Kate stared at her friend. Leslie’s was not a life Kate would have suspected of proffering loneliness. She had married young and stayed married for years; she had borne children, had painted when she could—which, lately, was most of the time—and had found in Jane a partner who offered her both a separate life and companionship. How little we know one another, Kate thought, and this is my best friend.

“Oh, not to look at,” Leslie said, referring to her lonely life. “To look at it was crowded. Do you know, I’ve never lived alone. I even went right from marriage to life with Jane. But the loneliness stopped the moment I got out of the marriage.”

“And how has that experience given you insight into Reed’s kidnapping?” Kate asked. “It doesn’t seem connected, not on the face of it, at least.”

“Well, it’s not as odd a connection as you think. I’m
one of those who’s spent her life looking for a friend and for some success at my chosen calling. Let’s say I look at you, and lo and behold, you’ve got a good relationship and you’re good at your calling, and I don’t have Jane or anyone else, and instead of painting, I’ve had to get a job illustrating greeting cards to support myself. You see what I mean?”

“Well,” Kate said, “not exactly. I do think I’m getting there, but I’m not there yet.”

“Okay. Let’s forget art, which is not your field. Let’s take up writing and teaching—that is, being a professor at a prestigious university and publishing well-received books.”

“I’m not sure about the various adjectives,” Kate said, “but I’m following. Go on.”

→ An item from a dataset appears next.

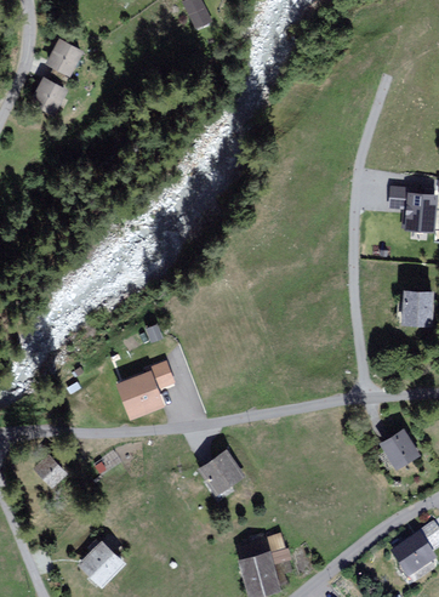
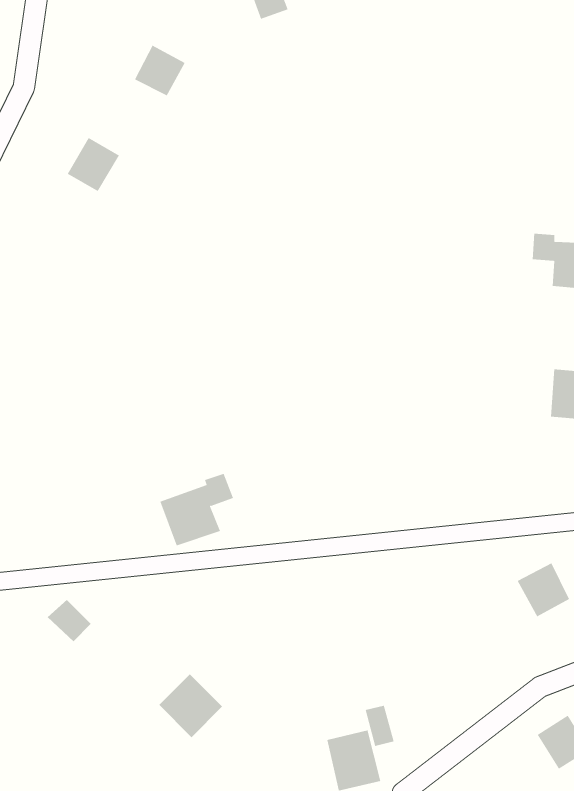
building: [46,38,84,75] -> [134,45,185,96]
building: [29,76,68,116] -> [67,137,120,192]
building: [199,451,243,494] -> none
building: [79,540,126,587] -> [158,673,223,738]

“Look, nine-tenths of criticism, or reviewing, or whatever you want to call it, is, as you well know, composed largely of envy, rancor, and defense of one’s own established ideas. But whether you’re attacked or praised, you’re taken seriously. Are you with me?”

“With you.”

“Good. Now let’s surmise a woman something like me, no real friends—which may be her fault or not—anyway, real loneliness, and no particular success in her profession, which I know you have assumed is academic, but just suppose it isn’t. Suppose she didn’t make it in academia, or only taught writing courses as an adjunct—whatever, I’m making this up. But the point is that she’s now earning whatever
living she can doing something she doesn’t really respect and doesn’t really respect herself for doing.”

“Like what, for example?”

“How the hell do I know? That’s what I’m suggesting you find out. Look into your past. Maybe she knew you. In fact, if you’re the object of her revenge plan, her hatred, you must have known her at one time or another. The point is, Kate, I’m suggesting you forget the right wing and your colleagues in all this, and look for someone who may well be right-wing, may well be associated with the right wing, but whose animus is personal and personally directed.”

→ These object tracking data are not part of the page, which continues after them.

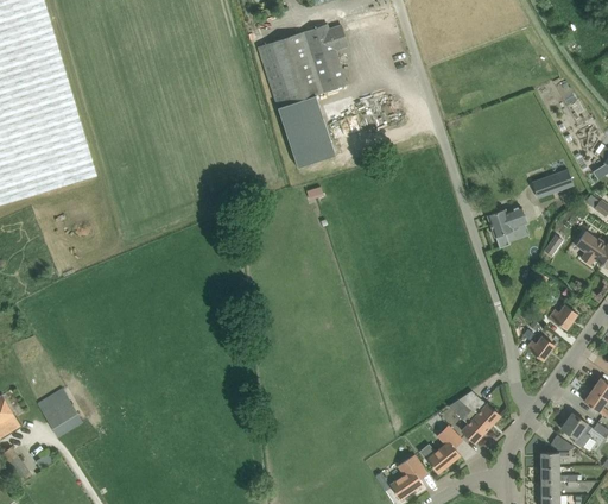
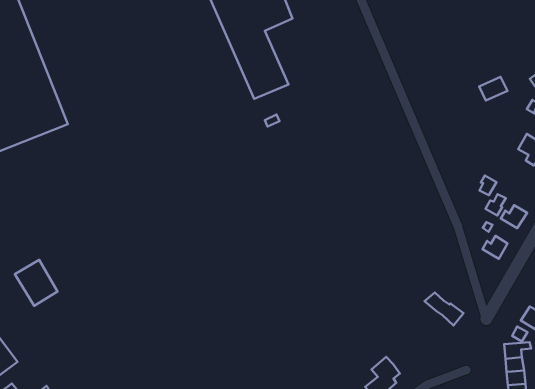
building: [488,207,527,248] -> none
building: [38,389,82,437] -> [15,260,58,306]
building: [449,399,489,443] -> none
building: [428,442,461,474] -> none

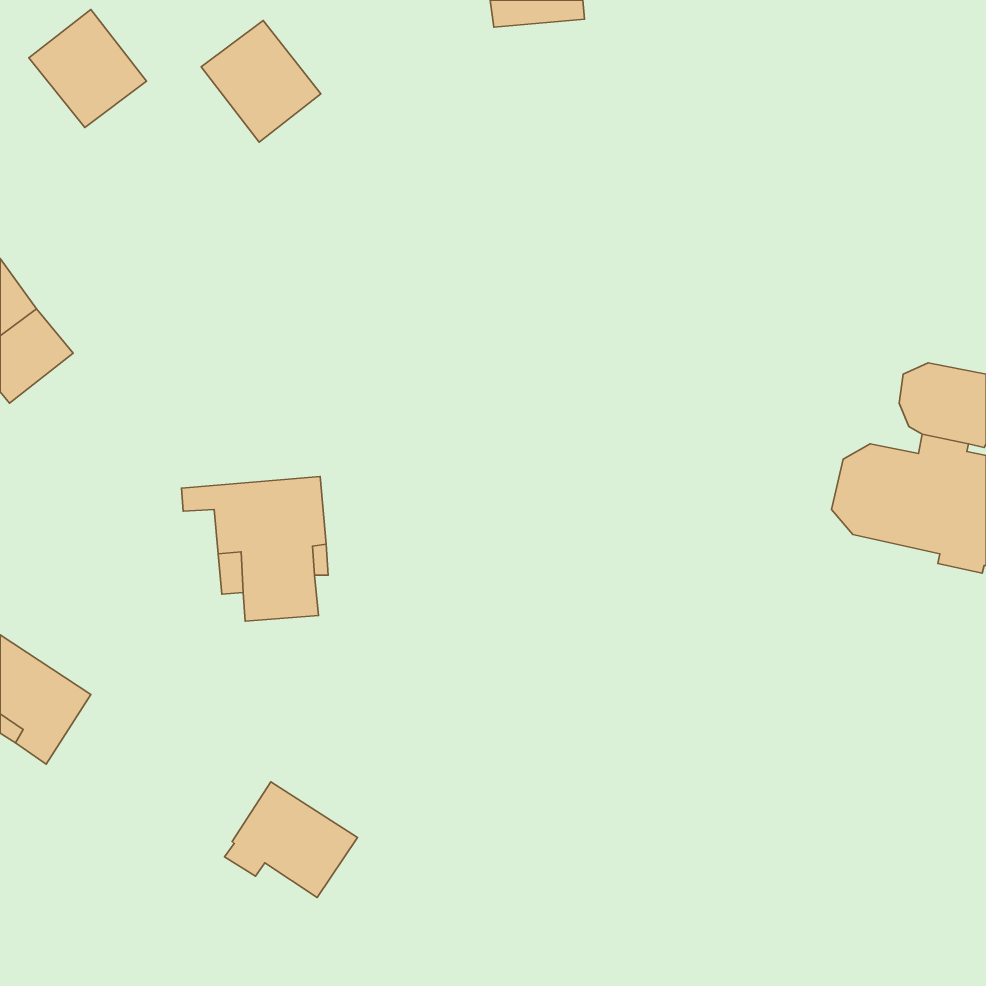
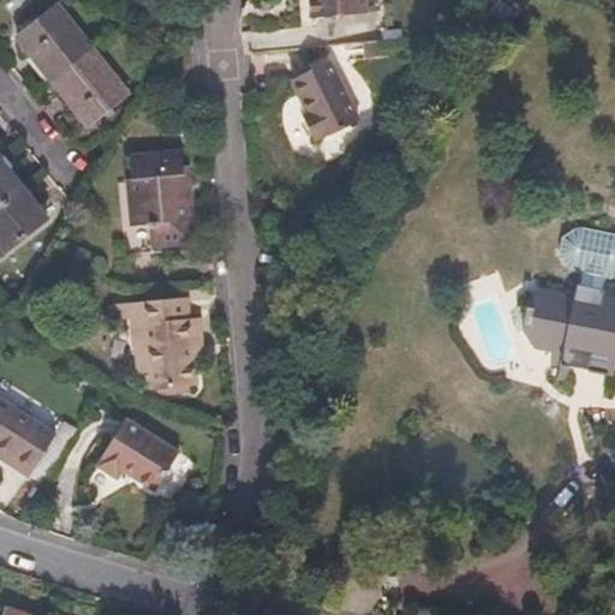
building: [201,21,321,142] -> [53,50,127,126]
building: none -> [285,61,354,139]
building: none -> [131,150,199,243]
building: [224,782,358,897] -> [97,417,180,489]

“How do we know it isn’t directed against Reed? He was the one kidnapped. He was the one grabbed off the streets and incarcerated and threatened with sexual exposure.”

“True. But you were the one who was supposed publicly to condemn feminism, and you would have been the one held up to mockery if you had had to do that, and if they had got the pictures they were after, the ones of Reed with a nymphette. No, dear, shaming you was the object. The rest was fun and games, at least for those carrying it all out.”

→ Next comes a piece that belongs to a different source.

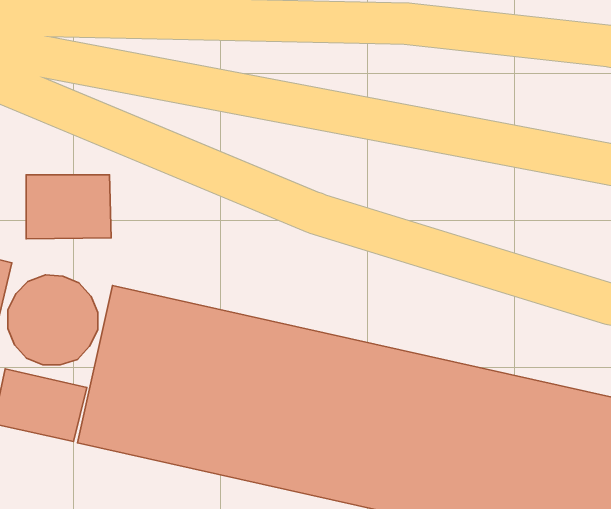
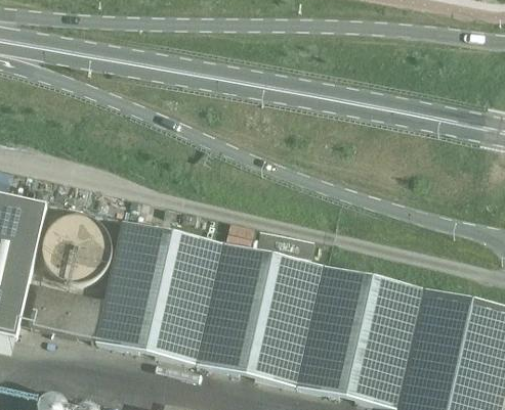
building: [26,175,111,239] -> none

“And why get the right wing involved? I mean the whole tone was right-wing; they must have been a part of it.”

“Obviously the right wing was glad to be used. It was carrying out their agenda. The question is, did they think it up? I know you have plenty of evidence of right-wing activities in the academic world, so
that you’re quite willing to believe they could have thought this up. I don’t blame you for coming to the conclusion you did. I’m just offering a different conclusion. I’m suggesting a personal animus directed against you as the originating source of all that happened.”